- [Prompt] Convert every line from the start of the records through the line containing "megtesz annak érdekében, hogy az adatkezelés", inclusive, into a JSON list of strings with one string per line, leaving out blank lines.

- [Data for this task]
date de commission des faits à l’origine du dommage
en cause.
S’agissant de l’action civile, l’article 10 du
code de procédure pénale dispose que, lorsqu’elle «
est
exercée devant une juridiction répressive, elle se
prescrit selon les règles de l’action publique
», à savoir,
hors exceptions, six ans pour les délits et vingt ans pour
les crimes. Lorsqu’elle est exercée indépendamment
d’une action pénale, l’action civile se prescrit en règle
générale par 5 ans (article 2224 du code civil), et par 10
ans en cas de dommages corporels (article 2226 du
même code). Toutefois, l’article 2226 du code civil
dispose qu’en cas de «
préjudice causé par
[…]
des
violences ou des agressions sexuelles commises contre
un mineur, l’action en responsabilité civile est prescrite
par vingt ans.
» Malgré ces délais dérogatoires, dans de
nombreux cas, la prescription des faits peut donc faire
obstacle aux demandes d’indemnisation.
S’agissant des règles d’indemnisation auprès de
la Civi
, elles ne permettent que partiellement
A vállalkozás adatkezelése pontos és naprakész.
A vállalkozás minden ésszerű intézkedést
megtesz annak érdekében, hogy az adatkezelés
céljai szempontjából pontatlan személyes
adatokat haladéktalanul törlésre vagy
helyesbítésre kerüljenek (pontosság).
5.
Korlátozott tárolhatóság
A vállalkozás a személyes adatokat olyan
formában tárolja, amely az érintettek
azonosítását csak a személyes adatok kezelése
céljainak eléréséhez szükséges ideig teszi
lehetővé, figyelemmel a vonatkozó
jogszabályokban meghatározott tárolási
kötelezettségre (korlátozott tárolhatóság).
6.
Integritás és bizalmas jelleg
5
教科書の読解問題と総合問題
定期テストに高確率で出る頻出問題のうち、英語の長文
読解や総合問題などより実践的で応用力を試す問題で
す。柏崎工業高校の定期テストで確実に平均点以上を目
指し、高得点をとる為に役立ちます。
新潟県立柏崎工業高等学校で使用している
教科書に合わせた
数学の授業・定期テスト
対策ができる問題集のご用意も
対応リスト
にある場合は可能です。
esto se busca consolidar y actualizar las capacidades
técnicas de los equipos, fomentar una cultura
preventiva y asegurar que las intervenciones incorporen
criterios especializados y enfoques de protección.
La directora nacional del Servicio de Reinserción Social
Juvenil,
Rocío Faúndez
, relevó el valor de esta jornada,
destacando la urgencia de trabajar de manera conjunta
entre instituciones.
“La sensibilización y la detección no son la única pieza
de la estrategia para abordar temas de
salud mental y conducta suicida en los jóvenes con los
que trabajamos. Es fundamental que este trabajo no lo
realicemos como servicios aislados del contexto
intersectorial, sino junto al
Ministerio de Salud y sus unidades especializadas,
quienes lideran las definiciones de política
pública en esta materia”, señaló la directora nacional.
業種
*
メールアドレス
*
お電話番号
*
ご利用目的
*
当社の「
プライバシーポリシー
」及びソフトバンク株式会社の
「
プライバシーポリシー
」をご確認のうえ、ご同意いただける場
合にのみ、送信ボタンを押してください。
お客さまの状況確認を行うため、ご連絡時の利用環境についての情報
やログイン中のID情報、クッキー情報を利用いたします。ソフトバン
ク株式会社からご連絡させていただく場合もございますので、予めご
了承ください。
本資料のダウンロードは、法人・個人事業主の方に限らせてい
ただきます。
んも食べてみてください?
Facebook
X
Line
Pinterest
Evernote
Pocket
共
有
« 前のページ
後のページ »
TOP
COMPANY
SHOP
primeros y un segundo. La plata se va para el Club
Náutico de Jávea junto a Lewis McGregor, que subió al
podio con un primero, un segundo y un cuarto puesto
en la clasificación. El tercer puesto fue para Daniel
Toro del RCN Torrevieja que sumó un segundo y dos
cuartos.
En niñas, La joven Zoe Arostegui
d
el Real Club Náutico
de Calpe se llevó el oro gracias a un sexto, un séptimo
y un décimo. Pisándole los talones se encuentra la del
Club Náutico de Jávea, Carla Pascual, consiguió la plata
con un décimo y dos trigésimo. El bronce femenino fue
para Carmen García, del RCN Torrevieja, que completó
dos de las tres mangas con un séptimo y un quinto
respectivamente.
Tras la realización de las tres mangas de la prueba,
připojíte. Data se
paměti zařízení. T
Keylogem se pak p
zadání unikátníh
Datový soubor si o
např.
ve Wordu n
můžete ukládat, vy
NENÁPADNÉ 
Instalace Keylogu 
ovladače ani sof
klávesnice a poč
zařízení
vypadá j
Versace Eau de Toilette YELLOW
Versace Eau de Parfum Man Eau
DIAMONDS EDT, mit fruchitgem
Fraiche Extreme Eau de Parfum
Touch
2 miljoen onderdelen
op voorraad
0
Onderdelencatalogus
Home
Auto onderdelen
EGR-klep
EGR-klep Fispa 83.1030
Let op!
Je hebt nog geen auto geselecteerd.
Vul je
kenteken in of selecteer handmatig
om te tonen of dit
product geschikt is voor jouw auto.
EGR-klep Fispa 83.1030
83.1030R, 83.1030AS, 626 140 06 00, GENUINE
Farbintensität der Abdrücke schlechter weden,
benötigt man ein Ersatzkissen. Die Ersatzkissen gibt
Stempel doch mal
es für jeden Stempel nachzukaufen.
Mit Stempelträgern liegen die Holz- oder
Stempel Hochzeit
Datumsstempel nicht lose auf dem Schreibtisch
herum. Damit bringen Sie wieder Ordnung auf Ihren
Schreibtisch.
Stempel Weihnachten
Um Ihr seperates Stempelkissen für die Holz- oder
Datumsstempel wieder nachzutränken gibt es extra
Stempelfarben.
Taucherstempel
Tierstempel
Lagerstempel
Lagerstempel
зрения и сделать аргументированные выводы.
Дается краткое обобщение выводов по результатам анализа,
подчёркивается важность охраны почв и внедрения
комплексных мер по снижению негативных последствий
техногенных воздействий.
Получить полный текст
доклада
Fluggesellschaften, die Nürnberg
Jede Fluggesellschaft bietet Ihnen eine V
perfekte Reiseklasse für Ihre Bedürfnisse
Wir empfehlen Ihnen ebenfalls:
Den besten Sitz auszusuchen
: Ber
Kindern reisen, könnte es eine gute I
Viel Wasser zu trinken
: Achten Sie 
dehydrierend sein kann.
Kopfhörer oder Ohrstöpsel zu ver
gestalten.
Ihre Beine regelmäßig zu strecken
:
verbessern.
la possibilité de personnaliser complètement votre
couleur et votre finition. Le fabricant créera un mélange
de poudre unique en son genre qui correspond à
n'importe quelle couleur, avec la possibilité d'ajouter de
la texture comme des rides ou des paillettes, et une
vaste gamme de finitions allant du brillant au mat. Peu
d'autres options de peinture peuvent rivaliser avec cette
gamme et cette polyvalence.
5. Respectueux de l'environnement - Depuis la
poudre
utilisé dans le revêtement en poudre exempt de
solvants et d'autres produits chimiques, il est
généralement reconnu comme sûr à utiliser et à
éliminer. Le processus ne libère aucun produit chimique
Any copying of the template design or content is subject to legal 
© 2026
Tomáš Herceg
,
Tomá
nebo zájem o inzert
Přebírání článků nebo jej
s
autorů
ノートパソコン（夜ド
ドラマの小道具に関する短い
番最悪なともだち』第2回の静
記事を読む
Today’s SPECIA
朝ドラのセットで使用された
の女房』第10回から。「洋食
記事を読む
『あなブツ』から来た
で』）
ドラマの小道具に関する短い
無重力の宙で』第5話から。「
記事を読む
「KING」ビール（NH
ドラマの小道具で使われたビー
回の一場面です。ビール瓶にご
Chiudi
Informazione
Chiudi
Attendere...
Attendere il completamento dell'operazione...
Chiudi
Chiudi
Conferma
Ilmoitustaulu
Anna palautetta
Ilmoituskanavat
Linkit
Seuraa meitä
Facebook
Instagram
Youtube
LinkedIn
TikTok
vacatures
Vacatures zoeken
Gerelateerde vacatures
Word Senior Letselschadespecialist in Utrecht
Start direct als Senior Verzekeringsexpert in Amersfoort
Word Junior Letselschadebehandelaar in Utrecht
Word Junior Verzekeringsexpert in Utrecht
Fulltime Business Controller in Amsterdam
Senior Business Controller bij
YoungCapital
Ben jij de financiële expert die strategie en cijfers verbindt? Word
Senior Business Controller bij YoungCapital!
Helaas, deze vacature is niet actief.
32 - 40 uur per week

- [Result]
[
  "date de commission des faits à l’origine du dommage",
  "en cause.",
  "S’agissant de l’action civile, l’article 10 du",
  "code de procédure pénale dispose que, lorsqu’elle «",
  "est",
  "exercée devant une juridiction répressive, elle se",
  "prescrit selon les règles de l’action publique",
  "», à savoir,",
  "hors exceptions, six ans pour les délits et vingt ans pour",
  "les crimes. Lorsqu’elle est exercée indépendamment",
  "d’une action pénale, l’action civile se prescrit en règle",
  "générale par 5 ans (article 2224 du code civil), et par 10",
  "ans en cas de dommages corporels (article 2226 du",
  "même code). Toutefois, l’article 2226 du code civil",
  "dispose qu’en cas de «",
  "préjudice causé par",
  "[…]",
  "des",
  "violences ou des agressions sexuelles commises contre",
  "un mineur, l’action en responsabilité civile est prescrite",
  "par vingt ans.",
  "» Malgré ces délais dérogatoires, dans de",
  "nombreux cas, la prescription des faits peut donc faire",
  "obstacle aux demandes d’indemnisation.",
  "S’agissant des règles d’indemnisation auprès de",
  "la Civi",
  ", elles ne permettent que partiellement",
  "A vállalkozás adatkezelése pontos és naprakész.",
  "A vállalkozás minden ésszerű intézkedést",
  "megtesz annak érdekében, hogy az adatkezelés"
]